SEMARANG, KOMPAS — Kisruh gula petani semestinya tidak terjadi jika pemerintah melakukan survei mendalam mengenai biaya produksi gula kristal di petani. Jika penataan harga gula betul-betul bertujuan menciptakan stabilitas ekonomi, semestinya pemerintah menerapkan falsafah Jer Basuki Mawa Beya.
”Artinya, dalam upaya mencegah inflasi juga menciptakan stabilitas terkait komoditas gula, ya, pemerintah harus siap menanggung biaya yang timbul supaya tujuan itutercapai. Tidak bisa produsen harus menanggung kerugian atas kebijakan yang bukan kewenangan mereka,” kata pengamat pertanian yang juga dosen Fakultas Pertanian dan Bisnis Universitas Kristen Satya Wacana Salatiga, Jawa Tengah, Prof Ir Sony Heru Priyanto, saat dihubungi dari Semarang, Kamis (26/10).
Sony Heru mengatakan, jika pengaturan pembelian gula hanya oleh Perum Bulog bertujuan menjaga harga di tingkat konsumen murah, pemerintah harus menanggung biaya yang muncul. Sebagai contoh, pembelian oleh Bulog Rp 9.700 per kilogram, sementara petani menghendaki gula kristal mereka dibeli Rp 11.000 per kilogram, pemerintah perlu mencari solusi terbaiknya.
Caranya, pemerintah melakukan survei untuk mengetahui biaya produksi gula kristal di tingkat petani. Jika biaya produksi gula di tingkat petani sebesar Rp 10.000 per kilogram, wajar sekiranya petani selaku produsen menjual Rp 11.000 per kilogram.
Dengan cara ini, pemerintah tinggal menanggung biaya Rp 1.300 per kilogram, yang merupakan selisih dari harga pembelian Bulog sebesar Rp 9.700 per kilogram dengan harga yang dikehendaki petani. Selisih harga itu adalah subsidi pemerintah ke petani sebagai kompensasi. Dengan cara ini, petani tidak lagi rugi besar, sementara tujuan pemerintah menjaga stabilitias ekonomi serta mencegah inflasi juga tercapai.

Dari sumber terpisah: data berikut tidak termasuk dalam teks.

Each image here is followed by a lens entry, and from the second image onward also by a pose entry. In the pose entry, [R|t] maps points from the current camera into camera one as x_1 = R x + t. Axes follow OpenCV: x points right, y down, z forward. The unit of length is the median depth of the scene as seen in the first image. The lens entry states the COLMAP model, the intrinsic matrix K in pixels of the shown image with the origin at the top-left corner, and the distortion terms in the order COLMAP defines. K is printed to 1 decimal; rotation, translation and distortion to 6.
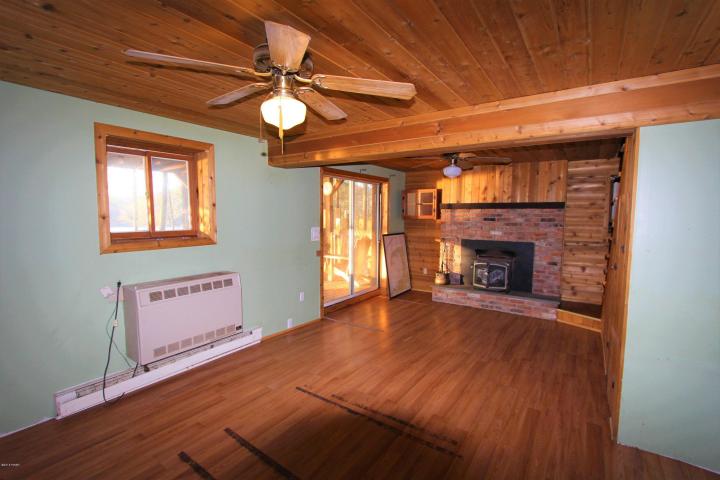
lens RADIAL K [[330.3, 0, 360.1], [0, 330.3, 241.7], [0, 0, 1]] dist [-0.020886, 0.001254]
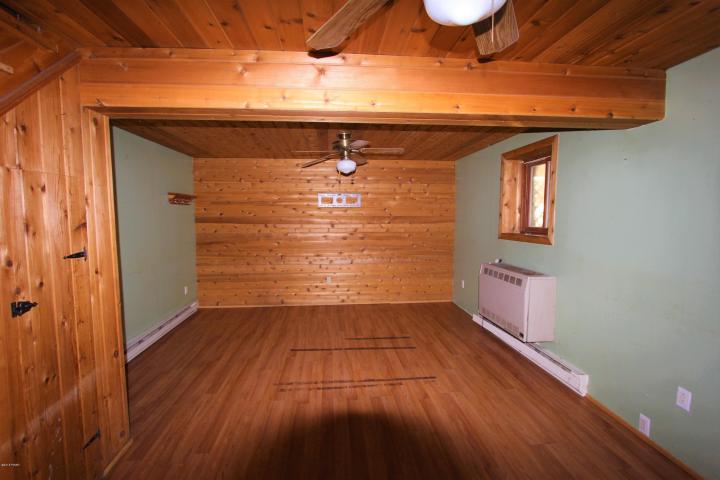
lens RADIAL K [[330.3, 0, 359.1], [0, 330.3, 240.3], [0, 0, 1]] dist [-0.020886, 0.001254]
pose [[-0.765868, 0.044941, -0.641425, 0.647994], [-0.057316, 0.988812, 0.137716, -0.117948], [0.640438, 0.142236, -0.754724, 1.579311]]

Sony Heru menyatakan, jika petani tidak bisa menentukan harga jual gula, hal ini aneh. Selama ini produsen menetapkan harga. Penentuan harga minyak atau air mineral, misalnya, selalu dilakukan produsen dengan mempertimbangkan biaya produksi dan kemampuan konsumen.
Sekretaris Jenderal DPN Andalan Petani Tebu Rakyat Indonesia (APTRI) M Nur Khabsyn mengemukakan, kisruh tata niaga gula justru bersumber dari pemerintah. APTRI telah memberikan rekomendasi terkait gula petani dalam rembuk nasional di bidang kedaulatan pangan belum lama ini.
APTRI meminta pemerintah memihak petani secara nyata. Meski gula kristal petani boleh dijual bebas, mengingat ketatnya regulasi dan keberadaan tim Satgas Pangan, penjualan gula secara bebas dapat membuat seolah-olah pelakunya melakukan kejahatan pencurian.
Dalam kondisi sekarang, menurut Nur Khabsyn, petani hanya bisa menjual gula dalam jumlah yang kecil supaya pedagang kecil bisa turut membelinya.
Jika petani atau pabrik gula menjual dalam jumlah besar, dikhawatirkan banyak pedagang takut. Pedagang besar tidak mau membeli karena khawatir terhadap Satgas Pangan, yang bisa melaporkan pedagang besar ke aparat penegak hukum atas dugaan praktik penimbunan.
”Petani tebu akan terus mendukung upaya pemerintah dalam mencapai swadaya gula. Namun, tolong, berikan petani celah supaya bisa sejahtera agar tidak beralih ke tanaman lain,” ujar Nur Khabsyn.